Classic Beano & Dandy: Arty Farty
Beano and the Dandy Arty Farty review
  • UK publisher / ISBN: D.C. Thomson - 978-1-84535856-3
  • Release date: 2021
  • UPC: 9781845358563
  • Contains adult content?: no
  • Does this pass the Bechdel test?: no
  • Positive minority portrayal?: no
  • CATEGORIES: All-Ages, Anthology, Humour

This splendidly oversized (225 x 300mm) 144 page hardback compilation rightly glories in the incredible wealth of ebullient creativity that paraded through the flimsy, colourful pages of The Beano and The Dandy throughout the years. Over decades the “terrible twins” spawned a bevy of unforgettable and beloved household names who delighted countless avid and devoted readers, and the unmissable end of year celebrations were graced with bumper bonanzas of the comics’ weekly stars in extended stories in magnificent hardback annuals.

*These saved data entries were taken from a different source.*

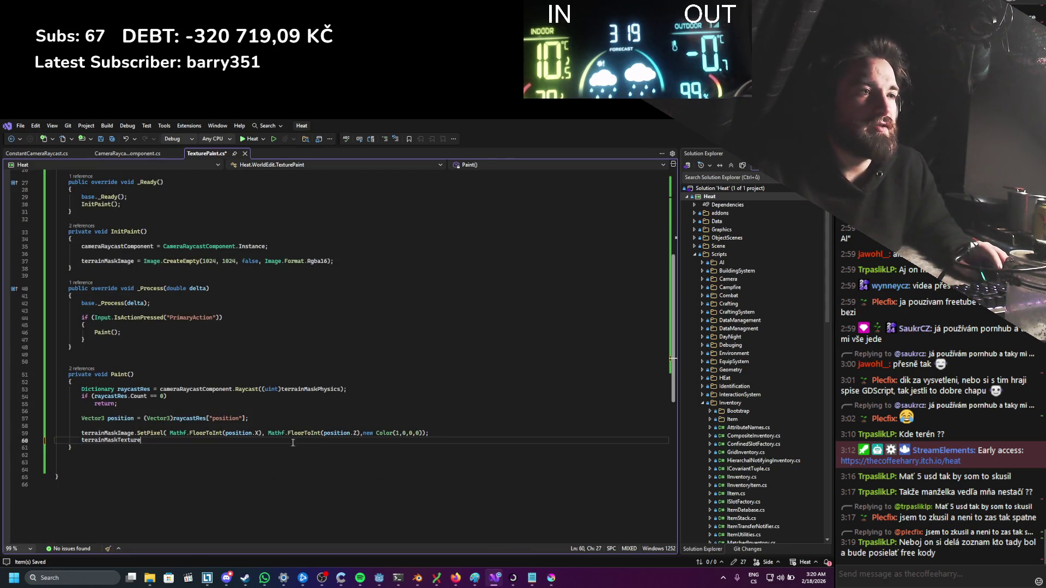
pyautogui.write('creat')
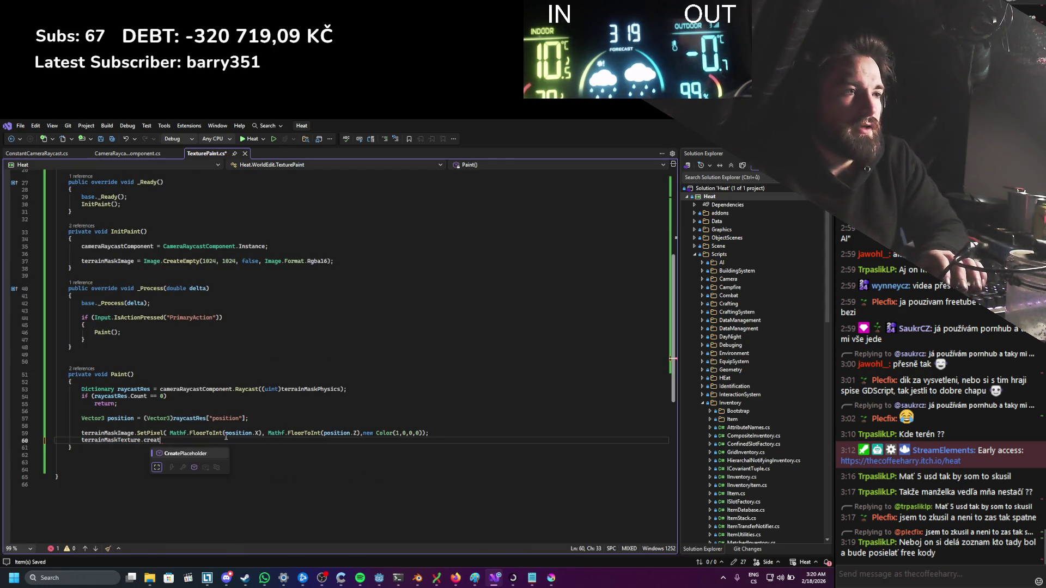
pyautogui.press('BackSpace')
pyautogui.press('BackSpace')
pyautogui.press('BackSpace')
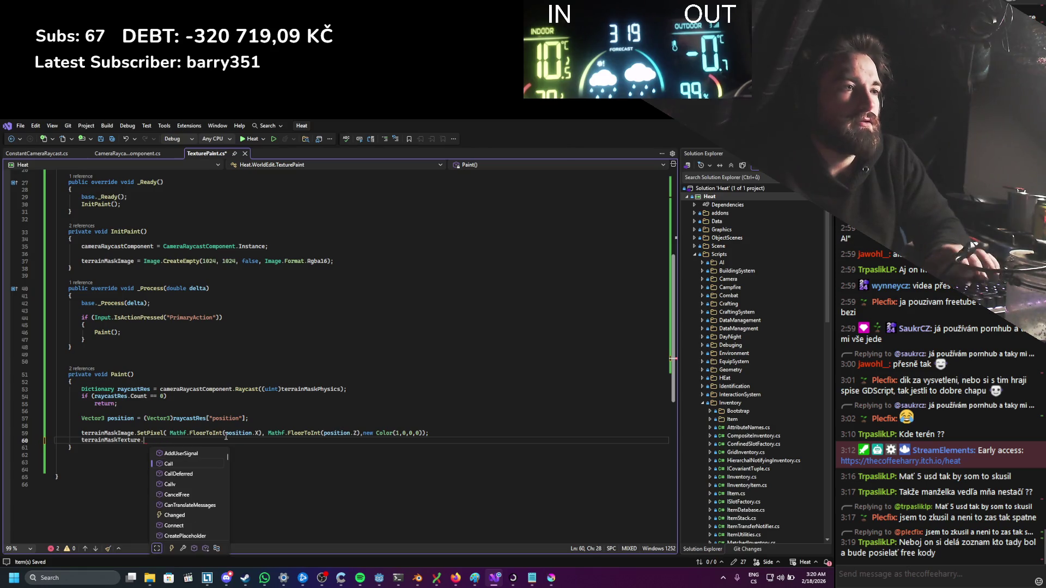
pyautogui.scroll(1, 217, 402)
pyautogui.scroll(5, 202, 338)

This particular tome is a collation of strips examining “Art” and packed cover-to-cover with brilliant strips. The mirth starts on the inside front cover with a psychedelic and fourth-wall rending confrontation between the Bash Street Kids and the ever-interventionist “Beano/Dandy artist” actually illustrated by David Sutherland, one suspects.

Sadly, as usual none of the writers are named and precious few of the artists, but this review offers a best guess as to whom we should thank, and we would be happy if anybody could confirm or deny the suppositions.

When not in monochrome or full colour, DC Thomson titles were always extremely inventive in using their two-colour printing plate format, a “half-colour” process British publishers used to keep costs down. The sheer versatility and colour range provided was simply astounding. This book shows that pagination skill over and over again in strips exploiting the print process and deftly subordinating it to the narratives. What splendid fellows their printers must have been to go to all that extra effort.

The picture-in-picture gag cover of a Korky the Cat visual pun by James Crichton (sample art) or possibly Robert Nixon – segues into a monochrome Big Eggo strip from Reg Carter before indisputable key man Dudley D. Watkins shines in black, white and red with magical lad Peter Piper animating pictures at an exhibition. Then Good King Coke (“He’s Stoney Broke”) seeks fame in a frame thanks to early art and orange tints from Eric Roberts.

So it continues, in specialised colour sections through which so many memorable creators shine. The incredibly prolific Watkins features throughout, and there are strips by Terry Bave, Gordon Bell, Ken Harrison, Bill Holroyd, Davy Law, Nixon, and Ken Reid, right up to contemporary artists such as Lew Stringer and Wayne Thompson.

The same through the years approach applies to the selected strips with all favourites duly present along with more obscure entries such as Julius Sneezer the Sneezing Caesar, Old Ma Murphy the Strong-Arm School-Ma’rm and Captain Whoosh.

A marvel of nostalgia and timeless comics wonder, the true magic of this collection is the brilliant art and stories by a host of talents whose influence has made Britons who they are today, and bravo to DC Thomson for letting them out to run amok once again.